On pourrait dire que ce film est un thriller gothique dans un milieu moderniste. La quasi-totalité du film se déroule dans un manoir antique richement orné, mais également rempli d'angles morts et d'espaces vides, entouré par une forêt idyllique et par de vastes étendues champêtres, un décor rempli de lignes de fuite idéal pour instaurer la tension. L'intrigue du film se base plus précisément sur une opération de chirurgie esthétique subie par la mère des deux enfants. Suite à quoi elle commence à développer un comportement étrange: Au-delà de son apparence effrayante, avec son masque de bandages qui ne laisse transparaître qu'une paire d'yeux injectés de sang, elle semble habitée par une attitude différente. Bientôt, les frères commencent à se demander si la personne sous ces bandages est toujours leur mère, ou s'il s'agit d'un imposteur malveillant...

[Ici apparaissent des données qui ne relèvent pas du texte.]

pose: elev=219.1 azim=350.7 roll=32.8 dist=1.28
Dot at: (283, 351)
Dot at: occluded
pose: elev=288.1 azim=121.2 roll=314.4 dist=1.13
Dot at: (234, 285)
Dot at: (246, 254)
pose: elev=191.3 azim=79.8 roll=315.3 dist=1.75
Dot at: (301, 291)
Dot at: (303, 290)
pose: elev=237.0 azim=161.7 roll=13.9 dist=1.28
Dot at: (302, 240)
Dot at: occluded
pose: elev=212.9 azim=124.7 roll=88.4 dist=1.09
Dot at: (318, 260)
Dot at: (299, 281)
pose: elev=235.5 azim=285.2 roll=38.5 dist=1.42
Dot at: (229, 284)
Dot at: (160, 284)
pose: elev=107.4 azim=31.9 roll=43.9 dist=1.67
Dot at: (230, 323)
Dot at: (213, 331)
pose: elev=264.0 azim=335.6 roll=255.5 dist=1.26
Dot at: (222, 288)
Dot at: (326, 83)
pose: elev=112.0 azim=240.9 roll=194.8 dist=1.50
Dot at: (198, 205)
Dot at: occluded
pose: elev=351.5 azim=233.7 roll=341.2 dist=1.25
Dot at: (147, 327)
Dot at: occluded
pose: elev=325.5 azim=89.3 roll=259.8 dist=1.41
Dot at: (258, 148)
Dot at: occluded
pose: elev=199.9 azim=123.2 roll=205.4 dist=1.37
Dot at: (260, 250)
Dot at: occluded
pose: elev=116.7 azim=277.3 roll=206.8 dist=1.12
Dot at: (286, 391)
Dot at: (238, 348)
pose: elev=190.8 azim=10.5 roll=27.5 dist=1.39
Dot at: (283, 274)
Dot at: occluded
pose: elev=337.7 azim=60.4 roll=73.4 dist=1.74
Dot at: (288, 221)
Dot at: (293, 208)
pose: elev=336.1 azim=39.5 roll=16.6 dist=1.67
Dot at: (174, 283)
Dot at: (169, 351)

Présentant une qualité de mise en scène surprenante pour un premier long-métrage, le film bénéficie certainement de l'expérience de son producteur, Ulrich Seidl, un réalisateur autrichien spécialisé dans l'étude du désespoir humain, comme le démontre sa récente trilogie "Paradis". Mais Goodnight Mommy est tourné d'une manière beaucoup plus viscérale. Les réalisateurs-scénaristes Veronika Franz et Severin Fiala absorbent littéralement le spectateur dans la fantaisie sombre et féerique de ce conte macabre, renforcée par la beauté bucolique du paysage rural servant de toile de fond. Le film semble conçu pour exploiter les peurs les plus primaires, et plus particulièrement les phobies, celle du dentiste semble être une curieuse obsession pour les deux cinéastes, avec de nombreuses scènes ayant pour sujet la bouche, un orifice vulnérable que Franz et Fiala traitent avec la grâce d'un médecin sadique.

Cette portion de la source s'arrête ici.